Piranhas are easy to come by in the pet shops of New York, where they are not banned, and that seems to be where the Florida fish sellers get them. What is needed, most likely, is federal legislation banning piranhas from the entire United States. Who needs them?
A PLEA FOR EQUITY
The tough Southeastern Conference has recruited a remarkable number of super-tall basketball players in recent seasons and this has set Jeff Beard, Auburn University's director of athletics, to thinking, sort of. After considerable intellectual travail, Beard has come up with a suggestion that we think is jim-dandy. He proposes that the NCAA permit colleges to recruit their basketball players by the linear foot—limiting each school to so many feet of players per year. This, he says, would be more equitable than charging each school with one recruitment for each player with a scholarship, regardless of his size. Under the Beard system, he points out solemnly, a school would be permitted to recruit, say, 120 feet of basketball players. A coach might then choose to bring in 20 6-footers or, if he liked, 40 3-footers.
GLORY! GLORY!
Those exquisite moments of imaginary triumph that are essential to a normal boyhood have been depicted superbly by William Steig in a series of drawings he called Dreams of Glory. And now, it seems, they can come true. Tommy Watson, a Kansas City 14-year-old, will assure you of that.
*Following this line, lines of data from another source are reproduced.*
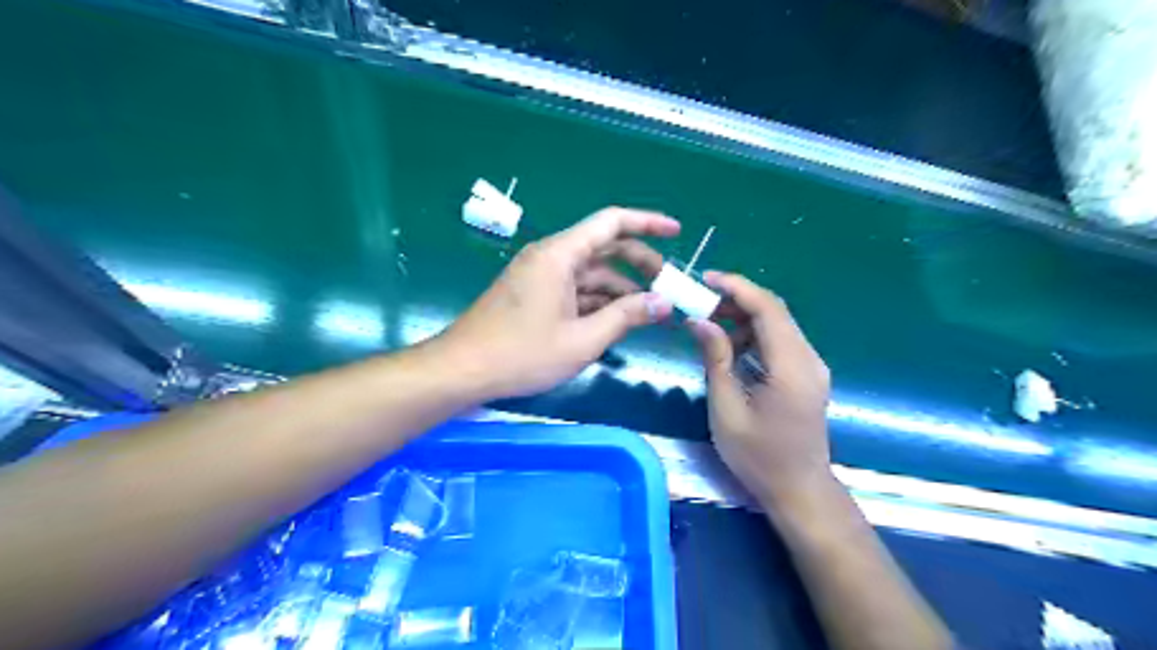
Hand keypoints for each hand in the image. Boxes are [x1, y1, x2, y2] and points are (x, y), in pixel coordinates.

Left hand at [438, 208, 678, 400]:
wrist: (463, 371)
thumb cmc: (522, 354)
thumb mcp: (582, 340)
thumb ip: (626, 317)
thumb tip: (664, 302)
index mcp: (560, 255)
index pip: (611, 223)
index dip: (647, 222)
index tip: (677, 231)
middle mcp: (551, 257)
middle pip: (604, 248)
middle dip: (639, 264)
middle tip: (668, 286)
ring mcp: (540, 276)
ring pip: (590, 272)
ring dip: (620, 288)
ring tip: (650, 309)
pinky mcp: (534, 294)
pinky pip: (574, 289)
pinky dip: (598, 301)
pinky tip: (618, 319)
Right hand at [685, 273, 831, 504]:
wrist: (799, 490)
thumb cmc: (758, 456)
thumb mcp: (727, 409)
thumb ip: (715, 360)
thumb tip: (699, 322)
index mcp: (792, 367)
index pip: (768, 309)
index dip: (737, 287)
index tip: (705, 279)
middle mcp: (809, 359)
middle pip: (774, 312)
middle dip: (736, 301)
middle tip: (699, 305)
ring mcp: (811, 367)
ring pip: (777, 325)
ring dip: (743, 318)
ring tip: (708, 326)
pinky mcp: (807, 375)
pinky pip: (780, 343)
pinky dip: (753, 336)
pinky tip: (729, 347)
During a recent round of golf at the Kansas City Country Club, Tom played his father, Ray Watson, one of Missouri's best amateurs, Jim Sallee, Tom's school golf coach, and Club Pro Stan Thirsk, who was good enough to qualify for a sectional round of this year's National Open. When it was over Ray Watson had a 78, Sallee a 74, Thirsk a 70. Tommy shot a three-under-par 67 and birdied the last two holes.
ROOM AT THE TOP
A cloud even smaller than a preteen-ager's bra looms on the sports fashion horizon. Currently exciting the swimsuit buyers is a topless bathing suit for women—the very one that Rudi Gernreich predicted in our Bold American issue (Dec. 24, 1962). Naturally, Gernreich is the designer, and the suit has aroused the interest of Neiman-Marcus in Dallas. At Saks Fifth Avenue a cool buyer said: "It's certainly a suit for the individual." From the Southampton Bath and Tennis Club: "I don't think we'd allow it."
SEA-LAWYER SQUABBLE
The rugged lifeboat and the dainty racing shell are vastly dissimilar vessels, but until the other day they had one thing in common. The crews who raced in either of them were assumed to be purely amateur. This was true of the crews on the Charles and the Thames and it was true of the seamen who annually, since 1927, except for World War II years, raced in lifeboats in New York Harbor, cheered by hundreds watching from pleasure craft and the shore. This year the lifeboat races were canceled and, unfortunately, charges of professionalism lay behind the cancellation.
Crews representing Standard Oil of New Jersey and the Norwegian Merchant Marine have dominated the race in recent years. Esso won the last two races, and the Norwegians took the event in the five previous years. This year only these two crews showed any interest in competing.
A spokesman for the disillusioned dropouts explained that "the race long ago ceased to be an amateur event, a race to show the prowess of the ordinary seamen taken from their ship and put into 2,600-pound lifeboats." The Norwegians and the Standard Oil people, he went on, kept crews ashore for extensive training and put rowing equipment on their ships for training at sea. Other merchant lines did not want to spend the money or time in port required to do that.
Loren F. Kahle of Standard Oil, chairman of the race committee for the past two years, said he thought the charges of professionalism were unfair. It strikes us that way, too. It is well-known that training a Harvard eight costs money and no one thinks of the Harvards as anything but simon-pure. Furthermore, well-trained lifeboat crews are an asset worth having, and the merchant lines could do worse than invest in them.